— Saved entries —
┌──
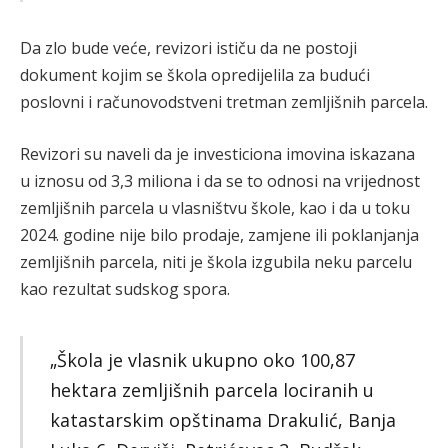
Da zlo bude veće, revizori ističu da ne postoji
dokument kojim se škola opredijelila za budući
poslovni i računovodstveni tretman zemljišnih parcela.
Revizori su naveli da je investiciona imovina iskazana
u iznosu od 3,3 miliona i da se to odnosi na vrijednost
zemljišnih parcela u vlasništvu škole, kao i da u toku
2024. godine nije bilo prodaje, zamjene ili poklanjanja
zemljišnih parcela, niti je škola izgubila neku parcelu
kao rezultat sudskog spora.
„Škola je vlasnik ukupno oko 100,87
hektara zemljišnih parcela lociranih u
katastarskim opštinama Drakulić, Banja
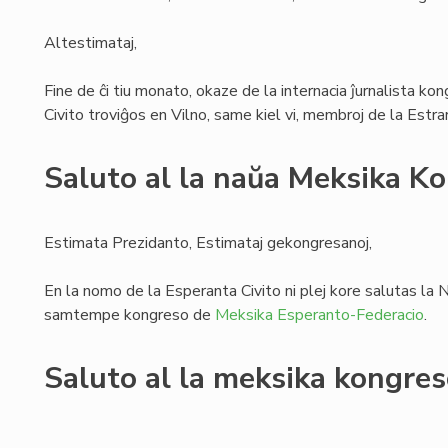
Altestimataj,
Fine de ĉi tiu monato, okaze de la internacia ĵurnalista ko
Civito troviĝos en Vilno, same kiel vi, membroj de la Estr
Saluto al la naŭa Meksika K
Estimata Prezidanto, Estimataj gekongresanoj,
En la nomo de la Esperanta Civito ni plej kore salutas l
samtempe kongreso de
Meksika Esperanto-Federacio
.
Saluto al la meksika kongre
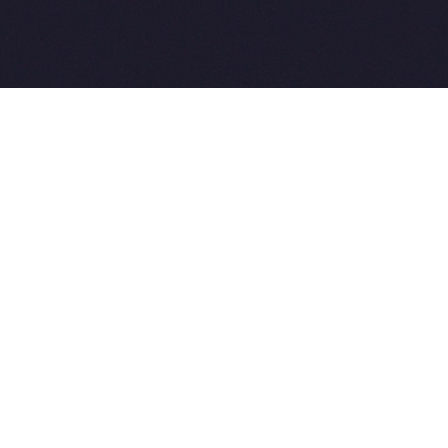
2015-2026 © SovetVeterinarov.Ru All rights reserved.
Совет-Ветеринара.РФ все права защищены.
E-mail: Sovet@sovet-veterinarov.ru, Skype: WikiVisa
Tel: +7 926 734-03-33, +7 926 274-03-33. Бесплатные
консультации https://t.me/wikivisa_chat
Разработка сайтов:
Weblooter.ru
 coming soon
et-Veterinarov можно купить
 Совет-Ветеринаров.РФ
ую визу
WikiVisa.Ru
ет жить в Лондоне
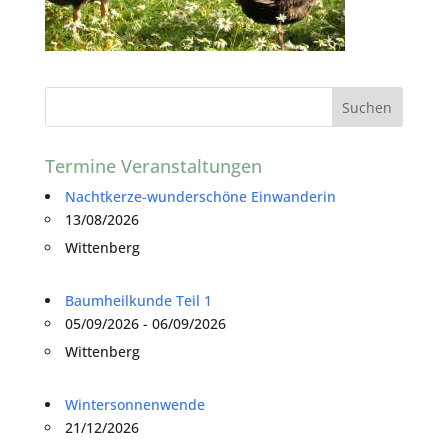
Termine Veranstaltungen
Nachtkerze-wunderschöne Einwanderin
13/08/2026
Wittenberg
Baumheilkunde Teil 1
05/09/2026 - 06/09/2026
Wittenberg
Wintersonnenwende
21/12/2026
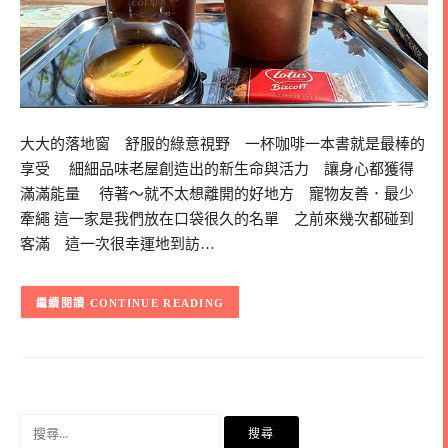
大大的落地窗 舒服的綠意視野 一杯咖啡一本書就是最棒的
享受 細細品味老屋創造出的新生命與活力 讓身心都獲得
滿滿能量 待著～就不太想離開的好地方 寵物友善．最少
牽繩 這一家是我們放在口袋很久的名單 之前來幾次都碰到
客滿 這一次很幸運地到訪…
CONTINUE READING
搜
尋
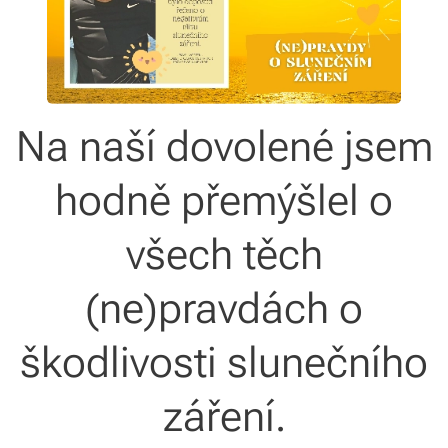
Na naší dovolené jsem
hodně přemýšlel o
všech těch
(ne)pravdách o
škodlivosti slunečního
záření.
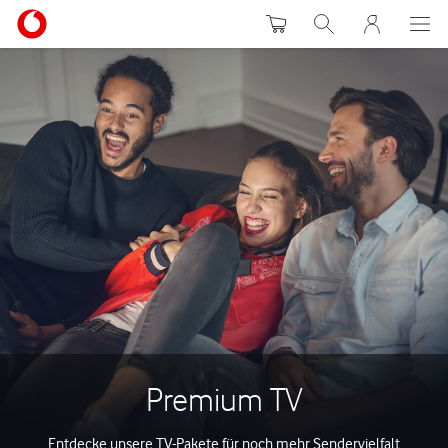
Warenkorb
Suche
MeinVodafon
Premium TV
Entdecke unsere TV-Pakete für noch mehr Sendervielfalt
└──
— EXERCISE PROMPT —
Of the lines above, quote exactly those from the one with "samtempe kongreso de" through the one with "E-mail: Sovet@sovet-veterinarov.ru, Skype: WikiVisa", ends included; pictures stay out.

— SOLUTION TO THIS PROBLEM —
samtempe kongreso de
Meksika Esperanto-Federacio
.
Saluto al la meksika kongre
2015-2026 © SovetVeterinarov.Ru All rights reserved.
Совет-Ветеринара.РФ все права защищены.
E-mail: Sovet@sovet-veterinarov.ru, Skype: WikiVisa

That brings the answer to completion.